That limitation is important because it reinforces the ship’s role. The MOTH is meant to work, not duel. Crews operating one will still need route planning, situational awareness, and a realistic understanding of risk in unsecured areas.
Interior changes support the job
Inside, the MOTH is more than a simple room swap. The lower section now centers on a vertical salvage cargo arrangement, while the old engineering space has been converted into a processing room with an onboard refinery. The ship also includes crew living essentials such as beds, a bathroom, and suit lockers, supporting the idea that it is meant for longer operations than a small starter salvager. Developers also say internal routes, doors, and ladders were widened to improve movement and component extraction, which points to a more deliberate focus on moment-to-moment usability.

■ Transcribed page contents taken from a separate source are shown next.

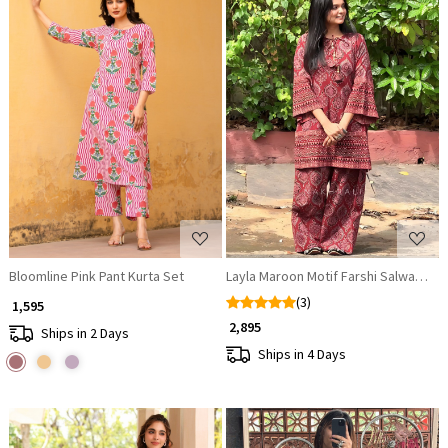
Loading...
Loading...
Bloomline Pink Pant Kurta Set
Layla Maroon Motif Farshi Salwaar Se
(3)
₹ 1,595
₹ 2,895
Ships in 2 Days
Ships in 4 Days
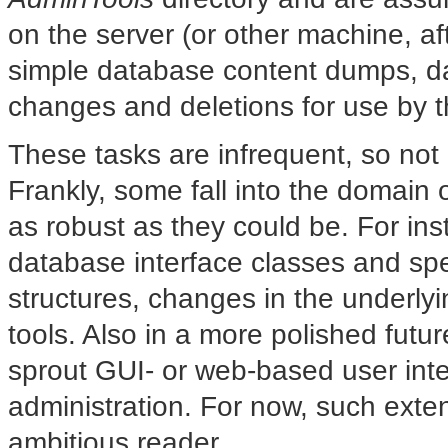
on the server (or other machine, 
simple database content dumps, d
changes and deletions for use by th
These tasks are infrequent, so not
Frankly, some fall into the domain 
as robust as they could be. For in
database interface classes and spea
structures, changes in the underlyi
tools. Also in a more polished futu
sprout GUI- or web-based user inte
administration. For now, such exten
ambitious reader.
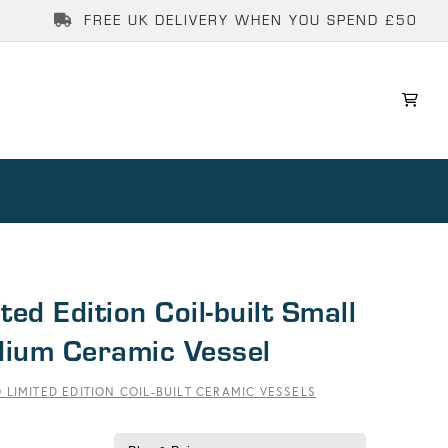
FREE UK DELIVERY WHEN YOU SPEND £50
ted Edition Coil-built Small
ium Ceramic Vessel
 LIMITED EDITION COIL-BUILT CERAMIC VESSELS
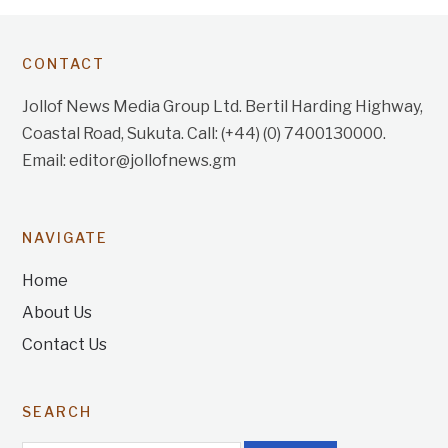
CONTACT
Jollof News Media Group Ltd. Bertil Harding Highway,
Coastal Road, Sukuta. Call: (+44) (0) 7400130000.
Email: editor@jollofnews.gm
NAVIGATE
Home
About Us
Contact Us
SEARCH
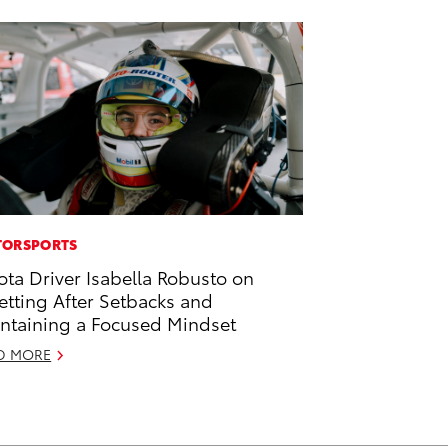
ORSPORTS
ota Driver Isabella Robusto on
etting After Setbacks and
ntaining a Focused Mindset
D MORE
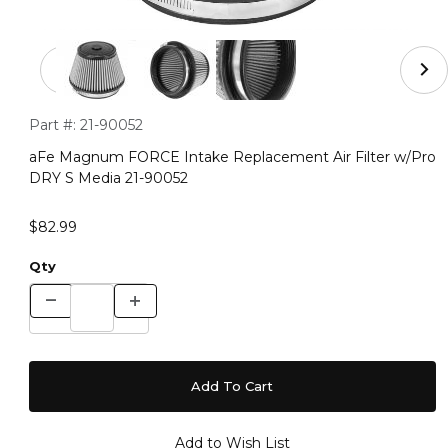
Thumbnail Filmstrip of aFe Magnum FORCE Intake Repla
Purchase aFe Magnum FORCE Intake Replacement Air Filter
Part #:
21-90052
aFe Magnum FORCE Intake Replacement Air Filter w/Pro
DRY S Media 21-90052
$82.99
Qty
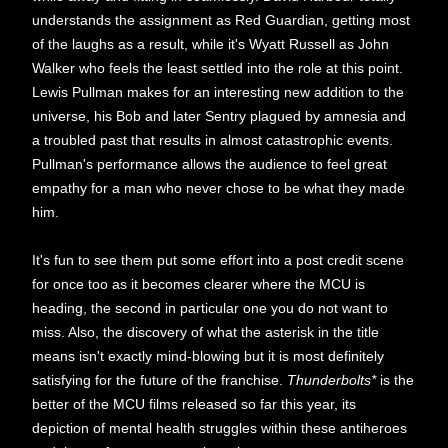
understands the assignment as Red Guardian, getting most
of the laughs as a result, while it's Wyatt Russell as John
Walker who feels the least settled into the role at this point.
Lewis Pullman makes for an interesting new addition to the
universe, his Bob and later Sentry plagued by amnesia and
a troubled past that results in almost catastrophic events.
Pullman's performance allows the audience to feel great
empathy for a man who never chose to be what they made
him.
It's fun to see them put some effort into a post credit scene
for once too as it becomes clearer where the MCU is
heading, the second in particular one you do not want to
miss. Also, the discovery of what the asterisk in the title
means isn't exactly mind-blowing but it is most definitely
satisfying for the future of the franchise.
Thunderbolts*
is the
better of the MCU films released so far this year, its
depiction of mental health struggles within these antiheroes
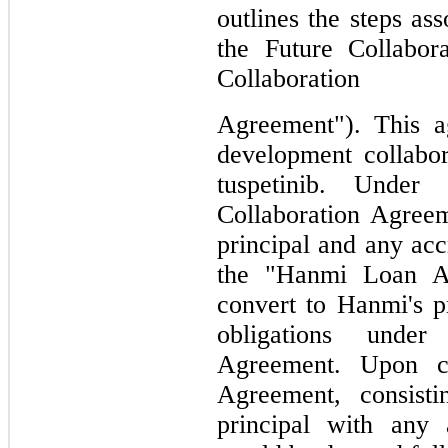
outlines the steps ass
the Future Collabor
Collaboration
Agreement"). 
This a
development collabor
tuspetinib. Under
Collaboration Agreem
principal and any acc
the "Hanmi Loan Agr
convert to Hanmi's p
obligations under
Agreement. Upon c
Agreement, consist
principal with any 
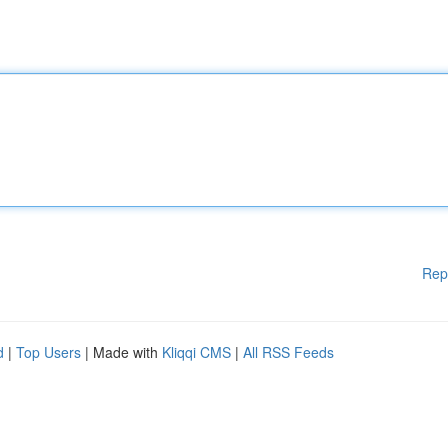
Rep
d
|
Top Users
| Made with
Kliqqi CMS
|
All RSS Feeds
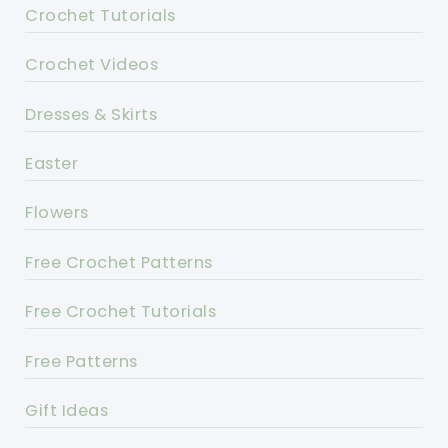
Crochet Tutorials
Crochet Videos
Dresses & Skirts
Easter
Flowers
Free Crochet Patterns
Free Crochet Tutorials
Free Patterns
Gift Ideas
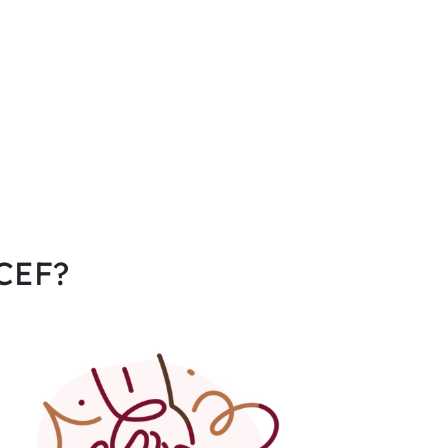
CCEF?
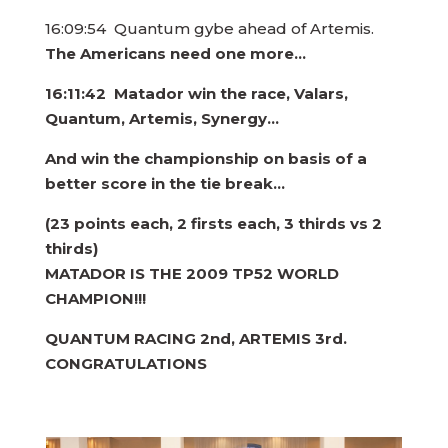
16:09:54 Quantum gybe ahead of Artemis.
The Americans need one more…
16:11:42 Matador win the race, Valars,
Quantum, Artemis, Synergy…
And win the championship on basis of a
better score in the tie break…
(23 points each, 2 firsts each, 3 thirds vs 2
thirds)
MATADOR IS THE
2009 TP52 WORLD
CHAMPION!!!
QUANTUM RACING 2nd, ARTEMIS 3rd.
CONGRATULATIONS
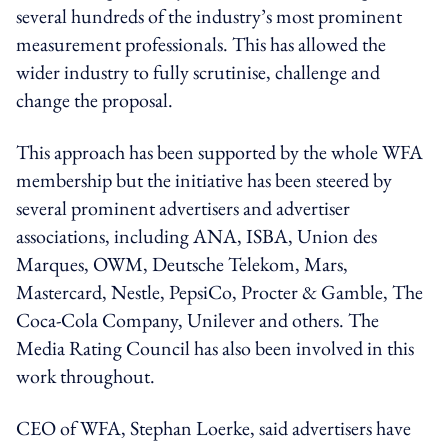
several hundreds of the industry’s most prominent
measurement professionals. This has allowed the
wider industry to fully scrutinise, challenge and
change the proposal.
This approach has been supported by the whole WFA
membership but the initiative has been steered by
several prominent advertisers and advertiser
associations, including ANA, ISBA, Union des
Marques, OWM, Deutsche Telekom, Mars,
Mastercard, Nestle, PepsiCo, Procter & Gamble, The
Coca-Cola Company, Unilever and others. The
Media Rating Council has also been involved in this
work throughout.
CEO of WFA, Stephan Loerke, said advertisers have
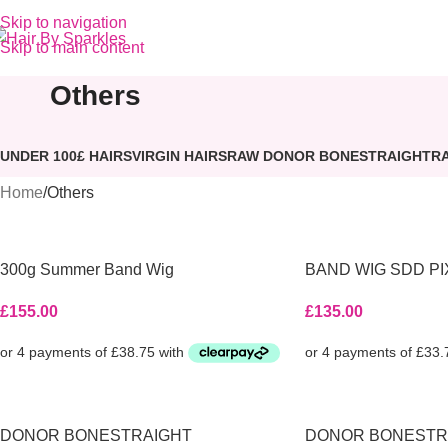
Skip to navigation
Skip to main content
Others
UNDER 100£ HAIRS
VIRGIN HAIRS
RAW DONOR BONESTRAIGHT
R
Home
Others
300g Summer Band Wig
BAND WIG SDD PI
£
155.00
£
135.00
DONOR BONESTRAIGHT
DONOR BONESTR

Those quality-of-life adjustments may not headline the reveal, but they are often what determine whether a ship feels good to live with after the novelty wears off.
What the MOTH means for salvage progression
The MOTH matters because it fills a gap players have been asking about for years. Star Citizen now has a clearer salvage ladder: lighter entry points, a more capable solo or small-scale option, a dedicated medium multi-crew salvager, and finally the Reclaimer at the top end. In practical terms, that gives the profession a more natural progression path and makes it easier for groups of friends to scale their operation without leaping straight into one of the game’s largest industrial ships.
It also suggests CIG is continuing to build professions in layered steps rather than around one dominant endpoint. The MOTH is not trying to replace the Vulture or the Reclaimer. It is there to make the road between them feel complete.